Tuesday, May 31, 2005

A Poorly Chosen Example?


After taking on the subject of "what women want", and suggesting that it isn't success at the highest levels of business and industry, John Tierney is now attempting to buttress his thesis with the results of Scrabble tournaments.
For a quarter-century, women have outnumbered men at Scrabble clubs and tournaments in America, but a woman has won the national championship only once, and all the world champions have been men. Among the world's 50 top-ranked players, typically about 45 are men.
And my guess is that pretty much any of the women Tierney just referenced could beat him in at least four games out of five... which might have been an interesting subject for his column, but instead we get something else entirely.
The top players, both male and female, point to a simple explanation for the disparity: more men are willing to do whatever it takes to reach the top. You need more than intelligence and a good vocabulary to become champion. You have to spend hours a day learning words like "khat," doing computerized drills and memorizing long lists of letter combinations, called alphagrams, that can form high-scoring seven-letter words.

Suppose you draw the letters AELNRST. A mid-level player could shuffle the tiles for a while and find one or two seven-letter words.

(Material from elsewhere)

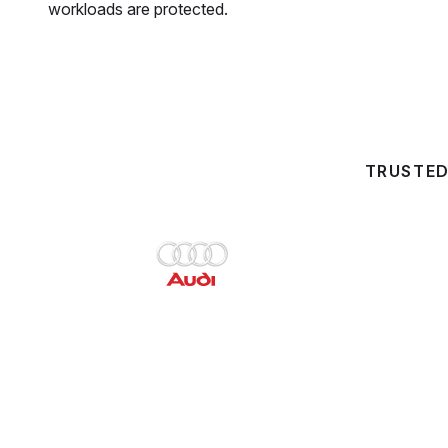
workloads are protected.
TRUSTED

If the T in that rack were a U instead, the player might spend a couple of minutes fruitlessly looking for an anagram of AELNRSU.
Tierney suggests that women are inclined to chase after the genes of victorious men with the means to support children. "And when women pursued what's called a short-term reproductive strategy - a quick fling - then presumably evolution favored the woman who was attracted to a man with good genes, as manifest either in his looks or in some display of prowess." He then suggests that guys at the bottom often end up alone, giving them an incentive to complete, and attempts to close the circle: "It has been noted at Scrabble tournaments that some of the best players are single guys with wide-open social calendars."

Perhaps Mr. Tierney should consult with some of the male leaders of government, business, and industry, to see how many of them can compete at the highest levels of Scrabble, which of them read dictionaries to relax, which of them memorize lists of anagrams for fun... And perhaps he should consider why people with those traits are more inclined to have wide-open social calendars despite their tournament success. Giving Tierney's claim of "Scrabble groupies" (who presumably lust after tournament winners) its due, he may also wish to inquire how many of the leaders he interviews (the guys he describes as "the few rich winners [who] have gotten more than their share of wives (through polygamy or a series of trophy wives)") have Scrabble groupie wives.

If Mr. Tierney doesn't recognize the difference between the competitive behaviors which lead to wealth, power, and a succession of trophy wives, and those which lead to remarkable success at Scrabble with an empty social calendar, he doesn't know enough to be writing about this subject. (I don't mean to neglect the occasional socially inept CEO who is obsessed with words or numbers, or to diminish the possibility of a Rudolph Valentinos of the Scrabble set - I'm speaking in generalities, which I believe hold.) As Tierney himself suggests in his terminal sentence, the traits and interests which put you at the pinnacle of Scrabble play aren't those which are likely to make you a prime candidate as a CEO.

1 comment:

  1. It's just more verbal fetishizing of the whole Mars-and-Venus thing.